I have taught the following mathematics courses at Dartmouth and many more at other institutions throughout my career. 

MATH 11: Accelerated Multivariable Calculus

This briskly paced course can be viewed as equivalent to MATH 13 in terms of prerequisites, but is designed especially for first-year students who have successfully completed a BC calculus curriculum in secondary school. In particular, as part of its syllabus it includes most of the multivariable calculus material present in MATH 8 together with the material from MATH 13. Topics include vector geometry, equations of lines and planes, and space curves (velocity, acceleration, arclength), limits and continuity, partial derivatives, tangent planes and differentials, the Chain Rule, directional derivatives and applications, and optimization problems. It continues with multiple integration, vector fields, line integrals, and finishes with a study of Green's and Stokes' theorem.

MATH 20: Probability

Our capacity to fathom the world around us hinges on our ability to understand quantities which are inherently unpredictable. Therefore, in order to gain more accurate mathematical models of the natural world we must incorporate probability into the mix. This course will serve as an introductions to the foundations of probability theory. Topics covered will include some of the following: (discrete and continuous) random variable, random vectors, multivariate distributions, expectations; independence, conditioning, conditional distributions and expectations; strong law of large numbers and the central limit theorem; random walks and Markov chains. 

MATH 28: Introduction to Combinatorics

Beginning with techniques for counting-permutations and combinations, inclusion-exclusion, recursions, and generating functions, the course then takes up graphs and directed graphs and ordered sets and concludes with some examples of maximum-minimum problems of finite sets. Topics in the course have application in the areas of probability, statistics, and computing.

MATH 128: Current problems in Combinatorics

An advanced graduate course on representations of the symmetric group with mathematical applications. We begin with basic facts about the representation theory of finite group (over a field of characteristic zero). This course goes on to construct of the Specht modules – the irreducible representations of the symmetric group. Then the representation theory of the symmetric groups is applied in a number of mathematical settings, many of which involve finite dimensional algebraic complexes.
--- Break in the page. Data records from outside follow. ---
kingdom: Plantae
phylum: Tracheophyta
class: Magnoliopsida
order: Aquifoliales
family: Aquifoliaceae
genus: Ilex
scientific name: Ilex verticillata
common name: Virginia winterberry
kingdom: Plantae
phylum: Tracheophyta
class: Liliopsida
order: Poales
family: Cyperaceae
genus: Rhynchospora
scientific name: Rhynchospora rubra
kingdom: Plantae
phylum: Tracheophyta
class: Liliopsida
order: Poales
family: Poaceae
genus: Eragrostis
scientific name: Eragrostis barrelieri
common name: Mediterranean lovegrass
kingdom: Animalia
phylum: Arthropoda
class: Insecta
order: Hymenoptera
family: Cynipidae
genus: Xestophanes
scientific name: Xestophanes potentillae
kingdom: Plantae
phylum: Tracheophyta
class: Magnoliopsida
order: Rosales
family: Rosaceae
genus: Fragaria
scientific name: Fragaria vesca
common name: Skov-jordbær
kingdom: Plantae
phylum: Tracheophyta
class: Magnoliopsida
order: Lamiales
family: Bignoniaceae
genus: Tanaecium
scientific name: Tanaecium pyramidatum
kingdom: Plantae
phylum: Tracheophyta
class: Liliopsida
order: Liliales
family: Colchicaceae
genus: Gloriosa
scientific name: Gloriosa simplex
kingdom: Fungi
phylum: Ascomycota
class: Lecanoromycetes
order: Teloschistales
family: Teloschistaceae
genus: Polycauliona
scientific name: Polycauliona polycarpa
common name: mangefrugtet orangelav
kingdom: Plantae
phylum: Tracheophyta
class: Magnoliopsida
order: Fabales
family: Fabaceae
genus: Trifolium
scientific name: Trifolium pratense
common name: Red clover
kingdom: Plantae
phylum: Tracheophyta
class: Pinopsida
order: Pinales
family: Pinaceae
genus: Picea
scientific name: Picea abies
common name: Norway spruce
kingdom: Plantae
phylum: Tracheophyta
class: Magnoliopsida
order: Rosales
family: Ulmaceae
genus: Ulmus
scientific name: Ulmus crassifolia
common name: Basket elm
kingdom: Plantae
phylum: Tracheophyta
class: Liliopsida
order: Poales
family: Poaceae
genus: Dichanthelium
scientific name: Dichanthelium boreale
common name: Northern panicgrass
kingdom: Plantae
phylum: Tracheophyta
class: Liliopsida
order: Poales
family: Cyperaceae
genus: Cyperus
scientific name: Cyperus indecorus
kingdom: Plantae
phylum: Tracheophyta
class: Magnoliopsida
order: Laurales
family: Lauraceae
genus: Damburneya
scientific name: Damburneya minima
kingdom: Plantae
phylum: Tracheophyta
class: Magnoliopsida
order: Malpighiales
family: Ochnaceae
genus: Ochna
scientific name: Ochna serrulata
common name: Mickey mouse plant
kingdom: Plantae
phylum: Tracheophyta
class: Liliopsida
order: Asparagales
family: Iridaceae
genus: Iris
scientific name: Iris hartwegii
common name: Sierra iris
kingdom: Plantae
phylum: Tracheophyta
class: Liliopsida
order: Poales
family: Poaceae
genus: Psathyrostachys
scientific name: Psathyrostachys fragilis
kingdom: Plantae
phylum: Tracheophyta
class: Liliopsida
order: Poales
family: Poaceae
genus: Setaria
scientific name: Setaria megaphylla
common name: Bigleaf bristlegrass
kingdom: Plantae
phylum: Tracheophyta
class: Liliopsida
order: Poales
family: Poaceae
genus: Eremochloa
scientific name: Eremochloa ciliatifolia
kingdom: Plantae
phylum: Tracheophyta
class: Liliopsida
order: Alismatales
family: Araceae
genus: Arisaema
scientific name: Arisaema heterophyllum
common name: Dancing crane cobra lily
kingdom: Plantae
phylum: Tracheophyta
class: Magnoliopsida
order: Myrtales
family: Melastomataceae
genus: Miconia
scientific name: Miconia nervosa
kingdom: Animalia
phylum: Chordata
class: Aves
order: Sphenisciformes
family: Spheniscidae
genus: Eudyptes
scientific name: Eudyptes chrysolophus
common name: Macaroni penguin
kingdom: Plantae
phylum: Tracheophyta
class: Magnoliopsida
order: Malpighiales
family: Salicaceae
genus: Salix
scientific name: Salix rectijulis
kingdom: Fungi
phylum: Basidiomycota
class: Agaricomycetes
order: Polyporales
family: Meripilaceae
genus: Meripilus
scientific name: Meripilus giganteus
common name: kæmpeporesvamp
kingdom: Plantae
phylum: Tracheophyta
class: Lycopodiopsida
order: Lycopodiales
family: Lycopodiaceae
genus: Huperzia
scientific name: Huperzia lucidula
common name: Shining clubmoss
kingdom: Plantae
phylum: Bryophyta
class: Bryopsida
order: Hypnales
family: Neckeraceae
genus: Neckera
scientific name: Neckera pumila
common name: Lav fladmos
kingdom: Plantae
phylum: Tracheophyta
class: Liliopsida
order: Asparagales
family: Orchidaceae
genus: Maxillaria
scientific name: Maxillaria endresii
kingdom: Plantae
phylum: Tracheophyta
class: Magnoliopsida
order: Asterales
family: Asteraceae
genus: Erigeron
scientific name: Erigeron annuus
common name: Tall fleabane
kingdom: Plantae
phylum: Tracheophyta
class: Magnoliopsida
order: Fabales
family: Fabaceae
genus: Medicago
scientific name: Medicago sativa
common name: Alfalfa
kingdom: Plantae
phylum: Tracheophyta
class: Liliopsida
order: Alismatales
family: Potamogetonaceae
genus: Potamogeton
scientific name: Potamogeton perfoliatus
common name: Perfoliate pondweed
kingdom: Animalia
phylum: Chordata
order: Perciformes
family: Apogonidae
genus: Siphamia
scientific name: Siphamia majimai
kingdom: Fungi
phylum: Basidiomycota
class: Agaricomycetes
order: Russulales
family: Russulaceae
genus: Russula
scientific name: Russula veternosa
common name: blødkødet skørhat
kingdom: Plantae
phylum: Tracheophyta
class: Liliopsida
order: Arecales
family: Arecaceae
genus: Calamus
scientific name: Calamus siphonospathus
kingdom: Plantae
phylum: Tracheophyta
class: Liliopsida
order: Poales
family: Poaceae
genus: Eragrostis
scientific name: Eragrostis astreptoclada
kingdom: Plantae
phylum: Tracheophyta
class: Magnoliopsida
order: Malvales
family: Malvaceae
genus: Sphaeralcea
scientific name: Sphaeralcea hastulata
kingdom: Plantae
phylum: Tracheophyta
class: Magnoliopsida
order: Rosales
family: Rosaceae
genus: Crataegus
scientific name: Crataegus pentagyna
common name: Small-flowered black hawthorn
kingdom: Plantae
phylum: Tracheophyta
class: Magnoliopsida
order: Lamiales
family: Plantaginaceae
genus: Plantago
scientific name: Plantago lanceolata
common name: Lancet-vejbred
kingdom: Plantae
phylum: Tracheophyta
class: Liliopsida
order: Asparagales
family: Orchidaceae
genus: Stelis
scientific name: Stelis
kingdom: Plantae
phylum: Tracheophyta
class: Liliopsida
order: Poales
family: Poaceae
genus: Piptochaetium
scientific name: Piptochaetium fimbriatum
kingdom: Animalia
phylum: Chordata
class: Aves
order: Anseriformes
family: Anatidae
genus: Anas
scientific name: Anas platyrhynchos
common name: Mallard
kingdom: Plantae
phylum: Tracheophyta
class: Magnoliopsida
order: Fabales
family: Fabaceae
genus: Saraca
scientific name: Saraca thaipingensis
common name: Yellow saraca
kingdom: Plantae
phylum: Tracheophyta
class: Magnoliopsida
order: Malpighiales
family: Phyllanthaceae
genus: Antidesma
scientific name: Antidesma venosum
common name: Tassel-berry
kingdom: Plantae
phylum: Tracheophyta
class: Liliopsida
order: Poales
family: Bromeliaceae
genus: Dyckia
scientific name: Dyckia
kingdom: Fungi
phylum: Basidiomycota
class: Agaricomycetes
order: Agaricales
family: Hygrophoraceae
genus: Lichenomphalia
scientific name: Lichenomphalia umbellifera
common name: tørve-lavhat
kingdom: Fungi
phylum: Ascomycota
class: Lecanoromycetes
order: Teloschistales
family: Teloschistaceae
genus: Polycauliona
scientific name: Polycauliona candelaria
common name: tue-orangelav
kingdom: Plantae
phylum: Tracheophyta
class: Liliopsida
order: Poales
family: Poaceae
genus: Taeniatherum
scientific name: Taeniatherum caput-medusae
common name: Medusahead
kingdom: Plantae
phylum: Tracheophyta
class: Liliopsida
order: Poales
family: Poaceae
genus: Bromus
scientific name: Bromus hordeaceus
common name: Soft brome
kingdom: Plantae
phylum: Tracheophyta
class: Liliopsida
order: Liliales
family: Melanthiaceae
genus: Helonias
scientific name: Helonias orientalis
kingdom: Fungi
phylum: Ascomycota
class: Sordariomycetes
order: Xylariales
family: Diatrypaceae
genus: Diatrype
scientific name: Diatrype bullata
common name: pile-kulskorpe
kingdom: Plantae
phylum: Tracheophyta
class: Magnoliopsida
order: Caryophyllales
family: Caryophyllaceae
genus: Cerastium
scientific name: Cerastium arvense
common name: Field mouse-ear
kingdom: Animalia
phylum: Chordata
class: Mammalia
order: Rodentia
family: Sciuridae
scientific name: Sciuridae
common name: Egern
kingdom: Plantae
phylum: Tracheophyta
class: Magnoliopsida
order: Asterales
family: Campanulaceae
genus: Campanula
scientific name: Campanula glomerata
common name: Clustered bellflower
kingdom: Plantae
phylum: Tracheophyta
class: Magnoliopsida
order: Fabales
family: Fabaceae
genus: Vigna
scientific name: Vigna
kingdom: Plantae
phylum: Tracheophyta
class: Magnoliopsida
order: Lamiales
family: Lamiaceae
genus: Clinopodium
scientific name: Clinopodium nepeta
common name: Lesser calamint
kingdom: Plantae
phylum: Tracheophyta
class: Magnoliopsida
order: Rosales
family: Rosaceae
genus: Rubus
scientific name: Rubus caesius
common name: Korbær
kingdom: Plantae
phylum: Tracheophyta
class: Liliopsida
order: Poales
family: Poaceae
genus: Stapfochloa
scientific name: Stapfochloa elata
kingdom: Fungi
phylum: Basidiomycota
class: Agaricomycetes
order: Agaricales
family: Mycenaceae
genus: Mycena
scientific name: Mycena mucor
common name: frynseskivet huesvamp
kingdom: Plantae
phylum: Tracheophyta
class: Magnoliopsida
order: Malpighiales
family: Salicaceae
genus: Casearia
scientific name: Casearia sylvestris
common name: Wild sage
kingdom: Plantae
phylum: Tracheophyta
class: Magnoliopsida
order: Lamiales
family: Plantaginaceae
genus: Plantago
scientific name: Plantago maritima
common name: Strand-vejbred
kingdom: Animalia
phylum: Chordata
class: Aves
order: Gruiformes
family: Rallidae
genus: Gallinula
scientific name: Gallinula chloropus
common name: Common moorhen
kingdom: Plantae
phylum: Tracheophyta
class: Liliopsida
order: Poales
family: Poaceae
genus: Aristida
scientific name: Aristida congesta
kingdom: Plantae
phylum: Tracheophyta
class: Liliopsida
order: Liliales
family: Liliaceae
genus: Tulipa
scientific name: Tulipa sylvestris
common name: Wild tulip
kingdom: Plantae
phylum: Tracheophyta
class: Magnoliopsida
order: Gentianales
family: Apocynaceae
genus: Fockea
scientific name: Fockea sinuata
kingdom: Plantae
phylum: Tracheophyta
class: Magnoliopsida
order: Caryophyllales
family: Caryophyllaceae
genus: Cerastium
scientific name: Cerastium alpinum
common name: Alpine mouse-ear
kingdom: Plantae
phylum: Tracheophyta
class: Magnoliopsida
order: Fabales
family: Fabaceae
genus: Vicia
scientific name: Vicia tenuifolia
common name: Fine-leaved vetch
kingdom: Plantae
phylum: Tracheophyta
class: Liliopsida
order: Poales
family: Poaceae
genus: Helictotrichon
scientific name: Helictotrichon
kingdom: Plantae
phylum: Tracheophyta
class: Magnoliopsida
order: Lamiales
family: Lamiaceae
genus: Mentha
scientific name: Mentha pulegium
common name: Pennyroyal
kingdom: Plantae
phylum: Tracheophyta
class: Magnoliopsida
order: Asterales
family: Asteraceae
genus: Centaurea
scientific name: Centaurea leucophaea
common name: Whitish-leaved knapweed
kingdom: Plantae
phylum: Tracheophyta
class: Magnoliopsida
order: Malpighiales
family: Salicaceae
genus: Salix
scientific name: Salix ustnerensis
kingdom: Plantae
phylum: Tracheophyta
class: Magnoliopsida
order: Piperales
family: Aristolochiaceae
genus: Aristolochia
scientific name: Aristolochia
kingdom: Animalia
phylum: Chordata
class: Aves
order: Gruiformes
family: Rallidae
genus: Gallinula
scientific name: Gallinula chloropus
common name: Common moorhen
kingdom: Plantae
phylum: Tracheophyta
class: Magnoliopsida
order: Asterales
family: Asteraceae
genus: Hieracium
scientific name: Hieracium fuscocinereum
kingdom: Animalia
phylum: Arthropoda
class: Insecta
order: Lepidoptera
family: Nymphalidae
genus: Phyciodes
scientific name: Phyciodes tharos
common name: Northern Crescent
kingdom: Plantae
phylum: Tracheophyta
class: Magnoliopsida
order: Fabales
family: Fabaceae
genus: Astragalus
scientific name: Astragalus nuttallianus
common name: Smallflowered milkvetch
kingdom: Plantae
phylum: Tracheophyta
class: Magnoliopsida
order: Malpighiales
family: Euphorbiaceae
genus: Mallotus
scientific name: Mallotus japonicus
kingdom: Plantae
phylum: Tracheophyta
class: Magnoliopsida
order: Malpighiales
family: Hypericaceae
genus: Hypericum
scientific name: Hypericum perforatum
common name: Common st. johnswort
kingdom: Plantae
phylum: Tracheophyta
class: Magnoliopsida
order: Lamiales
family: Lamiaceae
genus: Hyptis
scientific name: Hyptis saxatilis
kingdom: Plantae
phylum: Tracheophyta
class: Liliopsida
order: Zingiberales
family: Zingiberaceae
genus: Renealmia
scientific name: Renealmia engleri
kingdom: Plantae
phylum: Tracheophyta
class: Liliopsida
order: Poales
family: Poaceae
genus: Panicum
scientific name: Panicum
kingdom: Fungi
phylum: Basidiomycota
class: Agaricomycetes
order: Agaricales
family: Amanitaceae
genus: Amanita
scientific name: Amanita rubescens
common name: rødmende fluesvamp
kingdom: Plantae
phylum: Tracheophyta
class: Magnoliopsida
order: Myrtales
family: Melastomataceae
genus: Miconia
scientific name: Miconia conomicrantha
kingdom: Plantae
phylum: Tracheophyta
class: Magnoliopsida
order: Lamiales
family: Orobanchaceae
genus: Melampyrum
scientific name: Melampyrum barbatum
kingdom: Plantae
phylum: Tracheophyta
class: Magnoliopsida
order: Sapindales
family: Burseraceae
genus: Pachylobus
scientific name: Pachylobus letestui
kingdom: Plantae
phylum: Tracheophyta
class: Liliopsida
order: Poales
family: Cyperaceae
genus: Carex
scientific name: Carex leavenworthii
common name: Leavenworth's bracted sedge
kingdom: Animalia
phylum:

Sports organizations are becoming increasingly aware that analytics are an important component of team success. This course will introduce students to various statistical techniques used in modern sports analysis and teach participants how statistical methods can be used to analyze game outcomes and evaluate players and strategies. The course will include lectures, in-class exercises using the R statistical computing environment, and guest speakers from the sports industry.